:: TASK PROMPT ::
In the data that follows, every line containing the word "series" should be returned.

Transcribed page contents:
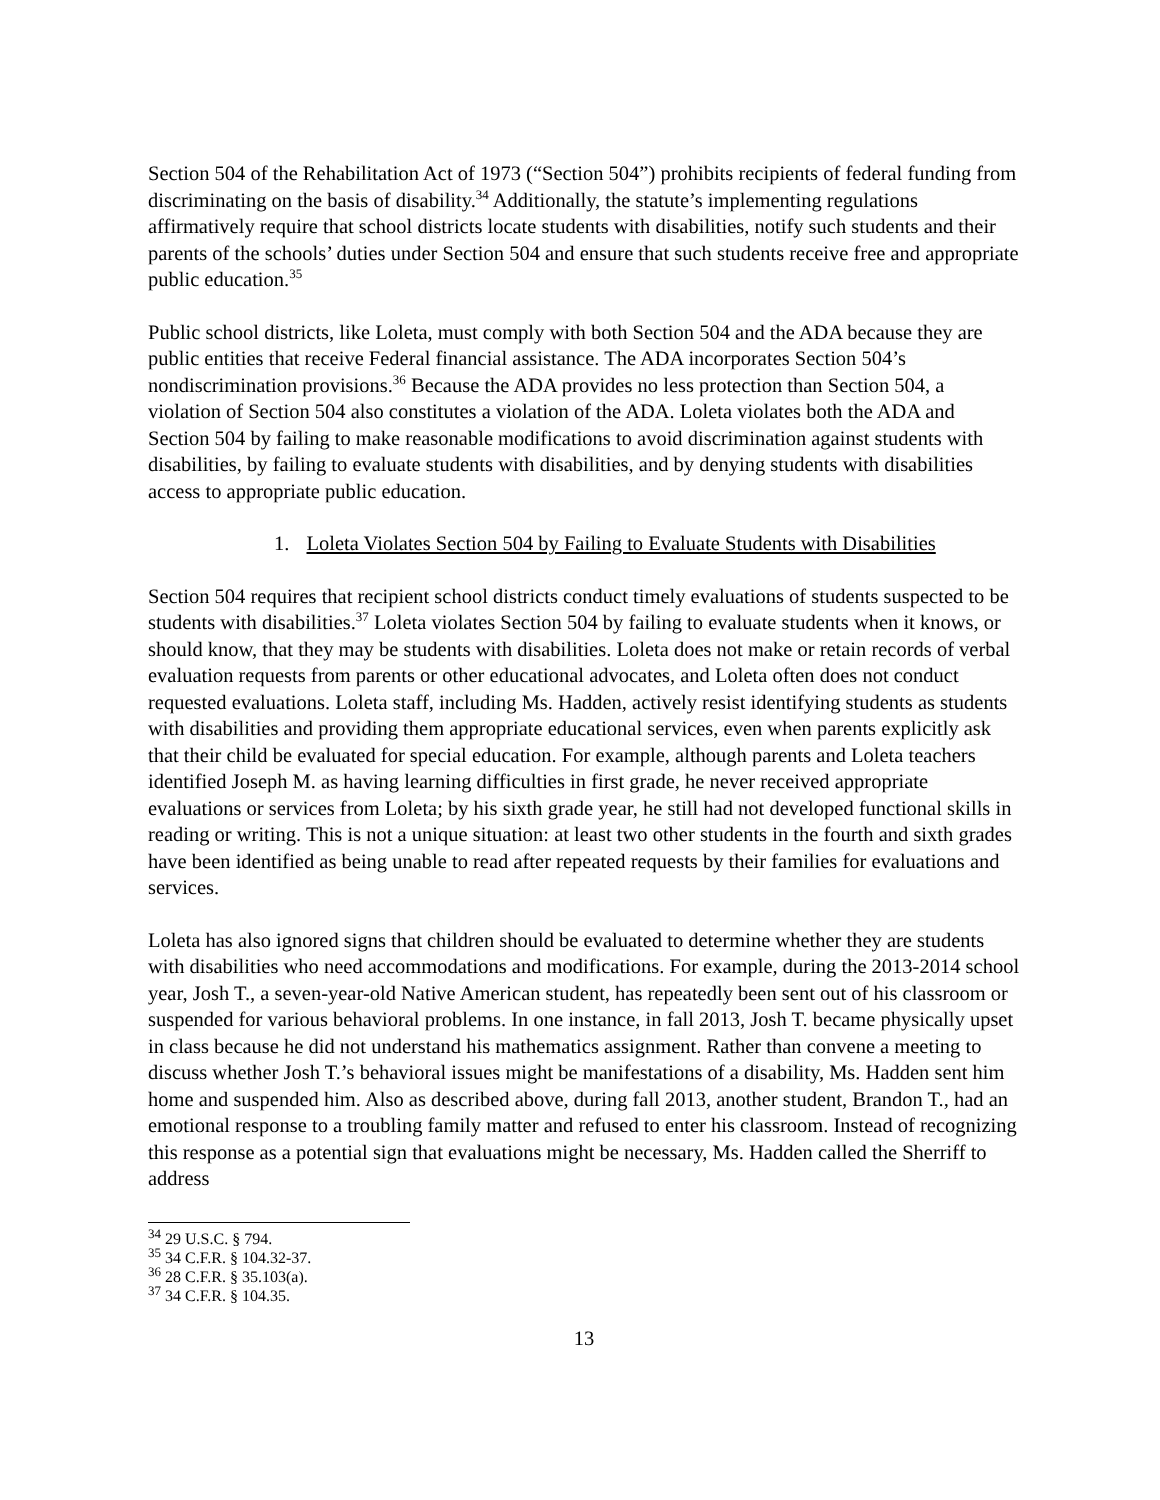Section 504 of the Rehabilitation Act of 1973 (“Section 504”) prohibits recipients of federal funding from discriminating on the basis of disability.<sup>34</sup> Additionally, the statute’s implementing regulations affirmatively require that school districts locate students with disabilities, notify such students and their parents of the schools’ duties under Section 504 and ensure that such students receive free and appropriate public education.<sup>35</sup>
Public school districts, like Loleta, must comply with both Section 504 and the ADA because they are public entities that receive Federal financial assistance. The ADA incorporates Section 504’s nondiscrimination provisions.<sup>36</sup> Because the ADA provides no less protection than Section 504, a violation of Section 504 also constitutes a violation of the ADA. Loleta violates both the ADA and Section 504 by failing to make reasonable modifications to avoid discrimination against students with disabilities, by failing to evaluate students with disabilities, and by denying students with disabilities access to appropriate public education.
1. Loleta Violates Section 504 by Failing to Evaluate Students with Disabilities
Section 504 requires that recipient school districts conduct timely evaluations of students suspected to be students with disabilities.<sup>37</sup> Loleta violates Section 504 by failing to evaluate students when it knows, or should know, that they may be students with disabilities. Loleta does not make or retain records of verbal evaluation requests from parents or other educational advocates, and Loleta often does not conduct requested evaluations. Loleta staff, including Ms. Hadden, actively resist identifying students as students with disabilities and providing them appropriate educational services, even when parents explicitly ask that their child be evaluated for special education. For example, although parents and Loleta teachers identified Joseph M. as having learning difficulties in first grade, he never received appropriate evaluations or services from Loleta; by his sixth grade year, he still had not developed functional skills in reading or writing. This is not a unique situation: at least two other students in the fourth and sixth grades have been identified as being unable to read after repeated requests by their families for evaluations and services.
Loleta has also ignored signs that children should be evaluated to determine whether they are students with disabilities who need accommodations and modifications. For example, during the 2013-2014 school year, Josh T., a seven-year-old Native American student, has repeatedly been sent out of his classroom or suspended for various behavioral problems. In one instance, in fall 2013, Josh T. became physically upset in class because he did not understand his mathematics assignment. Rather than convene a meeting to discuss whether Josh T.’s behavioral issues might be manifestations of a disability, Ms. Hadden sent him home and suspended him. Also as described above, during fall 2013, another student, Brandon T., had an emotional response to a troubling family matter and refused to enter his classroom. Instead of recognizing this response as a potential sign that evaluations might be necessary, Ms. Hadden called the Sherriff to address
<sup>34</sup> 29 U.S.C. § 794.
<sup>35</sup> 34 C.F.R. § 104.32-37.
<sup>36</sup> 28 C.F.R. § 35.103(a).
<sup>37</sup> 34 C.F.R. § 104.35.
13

---

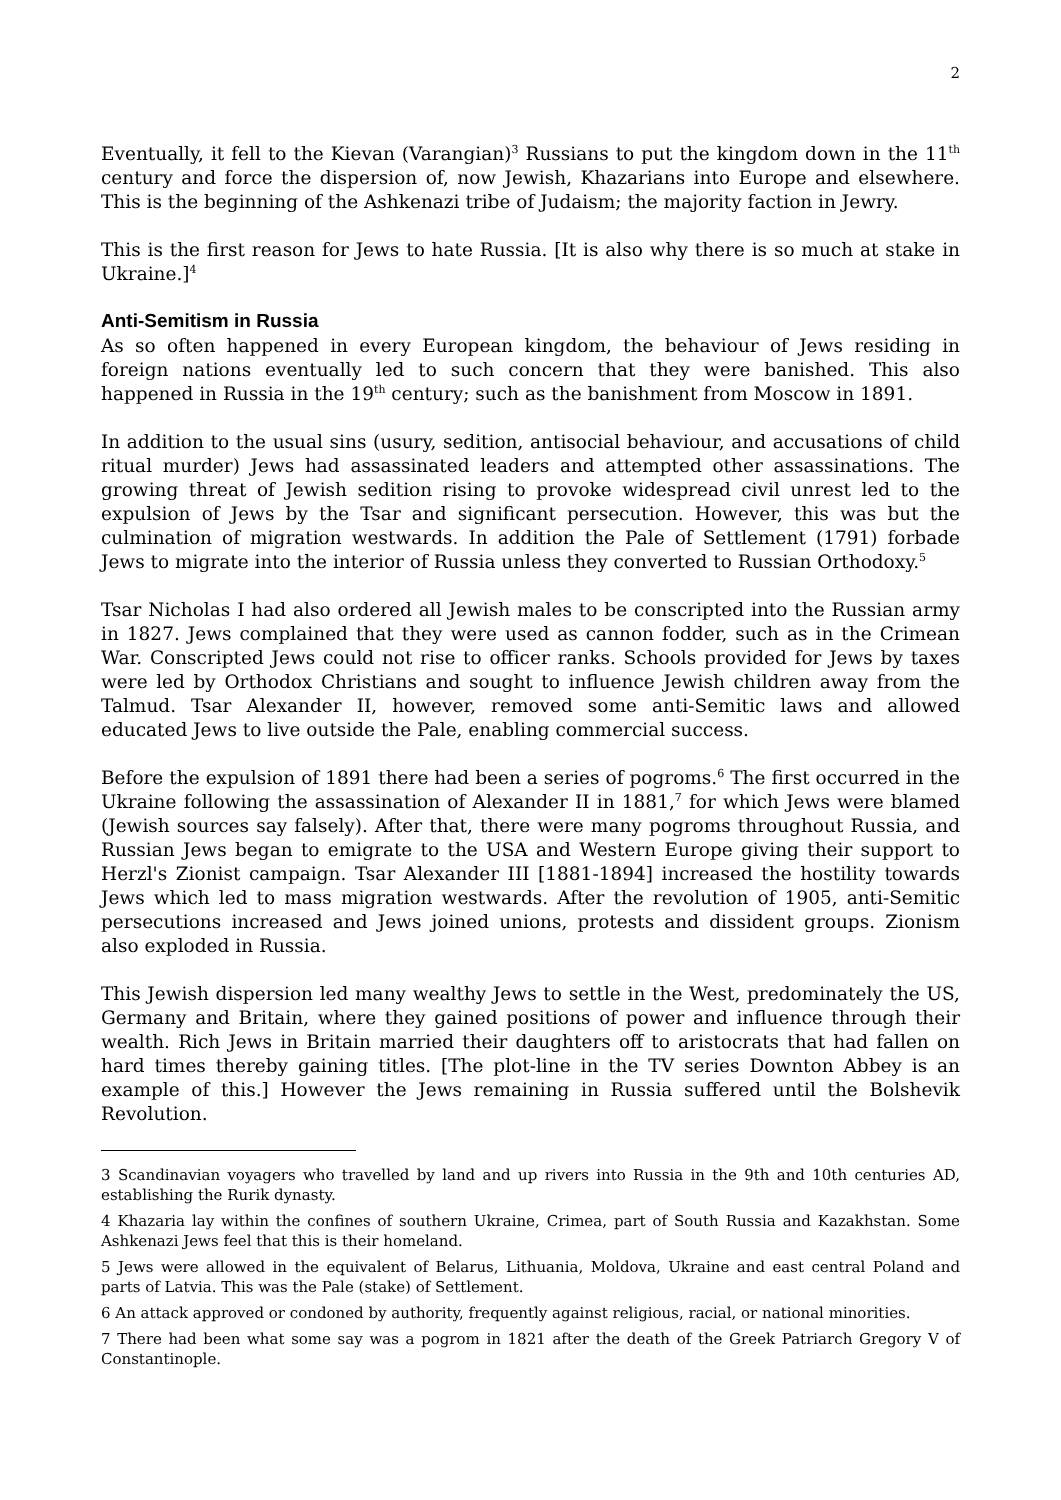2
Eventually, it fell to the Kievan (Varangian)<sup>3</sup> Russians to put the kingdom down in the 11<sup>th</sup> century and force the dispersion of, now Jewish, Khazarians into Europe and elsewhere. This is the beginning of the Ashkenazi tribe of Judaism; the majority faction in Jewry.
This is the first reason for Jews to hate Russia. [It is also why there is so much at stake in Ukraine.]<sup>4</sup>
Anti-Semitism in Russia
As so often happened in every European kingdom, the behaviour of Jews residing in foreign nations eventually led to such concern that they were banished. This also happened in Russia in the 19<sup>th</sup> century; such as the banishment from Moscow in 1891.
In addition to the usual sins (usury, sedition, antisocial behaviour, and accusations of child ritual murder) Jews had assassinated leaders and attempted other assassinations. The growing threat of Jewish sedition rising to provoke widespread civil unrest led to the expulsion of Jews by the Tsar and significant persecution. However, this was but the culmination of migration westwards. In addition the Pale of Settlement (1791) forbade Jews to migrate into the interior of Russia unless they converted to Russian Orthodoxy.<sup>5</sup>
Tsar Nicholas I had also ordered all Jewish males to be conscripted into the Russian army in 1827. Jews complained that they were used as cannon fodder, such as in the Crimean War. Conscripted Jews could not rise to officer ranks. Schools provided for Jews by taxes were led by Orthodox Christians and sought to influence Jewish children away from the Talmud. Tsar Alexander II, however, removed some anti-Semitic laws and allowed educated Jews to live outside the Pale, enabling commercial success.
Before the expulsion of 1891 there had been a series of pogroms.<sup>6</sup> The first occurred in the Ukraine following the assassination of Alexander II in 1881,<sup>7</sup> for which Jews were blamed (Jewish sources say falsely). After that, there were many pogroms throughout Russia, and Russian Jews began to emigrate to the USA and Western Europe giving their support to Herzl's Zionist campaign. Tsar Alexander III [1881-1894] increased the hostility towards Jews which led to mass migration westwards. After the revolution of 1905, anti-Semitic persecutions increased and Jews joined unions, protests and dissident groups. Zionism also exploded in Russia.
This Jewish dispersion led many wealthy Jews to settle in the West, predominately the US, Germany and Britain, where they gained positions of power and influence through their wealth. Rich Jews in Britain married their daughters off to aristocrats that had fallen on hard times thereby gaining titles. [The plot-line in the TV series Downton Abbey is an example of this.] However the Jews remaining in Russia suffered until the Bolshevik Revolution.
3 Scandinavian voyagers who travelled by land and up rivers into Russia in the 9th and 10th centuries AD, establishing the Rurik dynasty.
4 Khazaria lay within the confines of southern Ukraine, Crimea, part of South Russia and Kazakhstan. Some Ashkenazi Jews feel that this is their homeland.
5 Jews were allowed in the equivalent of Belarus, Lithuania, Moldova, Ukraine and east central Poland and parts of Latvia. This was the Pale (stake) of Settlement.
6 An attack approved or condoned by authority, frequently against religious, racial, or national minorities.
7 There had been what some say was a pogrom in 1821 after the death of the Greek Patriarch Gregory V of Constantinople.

:: TASK SOLUTION ::
Before the expulsion of 1891 there had been a series of pogroms.<sup>6</sup> The first occurred in the Ukraine following the assassination of Alexander II in 1881,<sup>7</sup> for which Jews were blamed (Jewish sources say falsely). After that, there were many pogroms throughout Russia, and Russian Jews began to emigrate to the USA and Western Europe giving their support to Herzl's Zionist campaign. Tsar Alexander III [1881-1894] increased the hostility towards Jews which led to mass migration westwards. After the revolution of 1905, anti-Semitic persecutions increased and Jews joined unions, protests and dissident groups. Zionism also exploded in Russia.
This Jewish dispersion led many wealthy Jews to settle in the West, predominately the US, Germany and Britain, where they gained positions of power and influence through their wealth. Rich Jews in Britain married their daughters off to aristocrats that had fallen on hard times thereby gaining titles. [The plot-line in the TV series Downton Abbey is an example of this.] However the Jews remaining in Russia suffered until the Bolshevik Revolution.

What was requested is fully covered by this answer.